I think it's fine if you know they the items are not going to change (ie no additions/removals or re-ordering). map-indexed was just as a generic example - if you have a stable key then certainly use that first or the into code you mentioned.

Izzy Lancaster18:02:02

Thanks for the help, the when construct is really handy to know about. But I'm curious, why does it into work here?
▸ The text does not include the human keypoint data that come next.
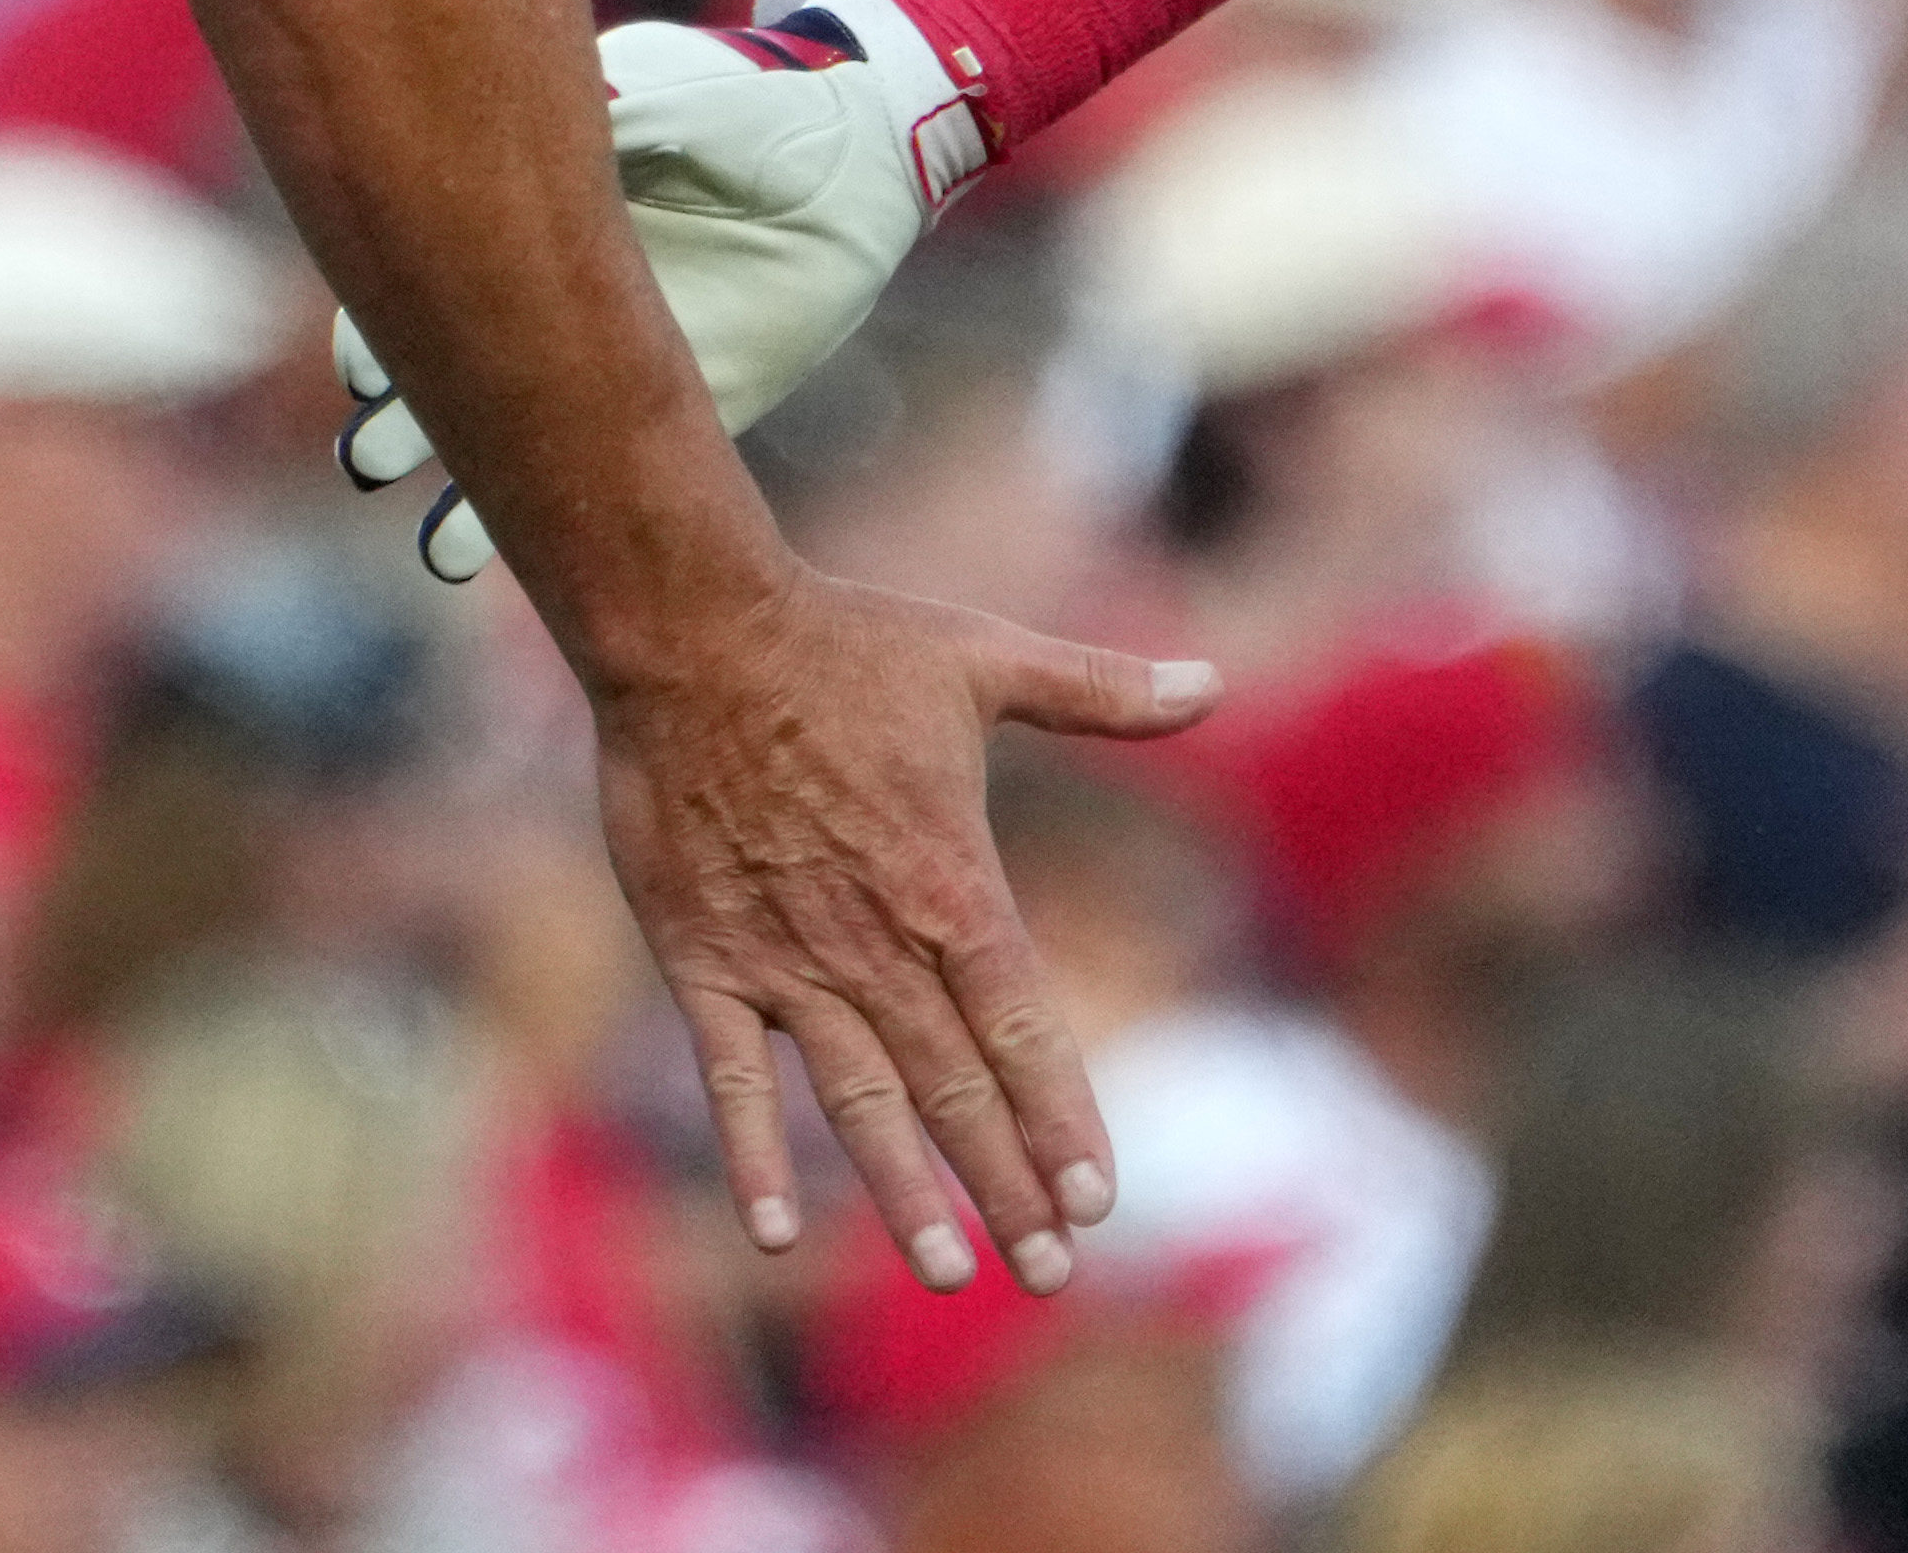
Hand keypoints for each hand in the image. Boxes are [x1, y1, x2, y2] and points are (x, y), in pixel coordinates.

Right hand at [341, 0, 987, 581]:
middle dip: (394, 424)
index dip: (378, 328)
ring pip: (497, 444)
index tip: (366, 370)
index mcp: (513, 217)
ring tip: (442, 546)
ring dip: (456, 492)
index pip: (414, 283)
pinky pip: (599, 475)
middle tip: (375, 458)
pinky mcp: (675, 410)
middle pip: (435, 374)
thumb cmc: (745, 103)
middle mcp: (539, 297)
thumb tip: (536, 140)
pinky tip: (505, 555)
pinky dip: (545, 519)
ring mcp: (601, 365)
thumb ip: (604, 121)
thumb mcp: (668, 96)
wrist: (854, 153)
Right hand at [588, 568, 1212, 1288]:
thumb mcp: (986, 659)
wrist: (696, 633)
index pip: (1023, 1029)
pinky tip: (776, 1231)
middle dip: (1006, 1185)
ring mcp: (785, 960)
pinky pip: (732, 1076)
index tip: (1097, 1198)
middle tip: (1049, 1274)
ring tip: (946, 1272)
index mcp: (950, 886)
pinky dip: (754, 1151)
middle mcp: (874, 944)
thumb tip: (1212, 683)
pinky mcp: (704, 959)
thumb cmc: (847, 644)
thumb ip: (1102, 689)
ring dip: (904, 1190)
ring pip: (859, 1100)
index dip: (1061, 1119)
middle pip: (954, 1087)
Rupert (All Street)18:02:21

into is just adding the elements into the vector e.g. [:div "hello" "clojure" "world"] === (into [:div] (list "hello" "clojure" "world"))

Izzy Lancaster18:02:00

I understand that much. I don't understand why doing that solves the error

Rupert (All Street)18:02:48

When you have a list with keys or elements directly inside of vectors - reagent/react can efficiently work out which elements have changed and only re-render the ones that it needs to. If you have a list of 100s of elements and the first one is removed - it doesn't have to rerender all the others if you are using a list with keys.

p-himik19:02:35

> why doing that solves the error Reagent checks if something is a seq, and if it is, it issues that warning because, I assume, it doesn't want to try and figure out whether it's a lazy seq or not. Using into removes that lazy seq and makes all children known in advance. And Rupert's message describes why such a warning is useful. Although the commit in Reagent that introduced it makes me think that there were some issues besides performance.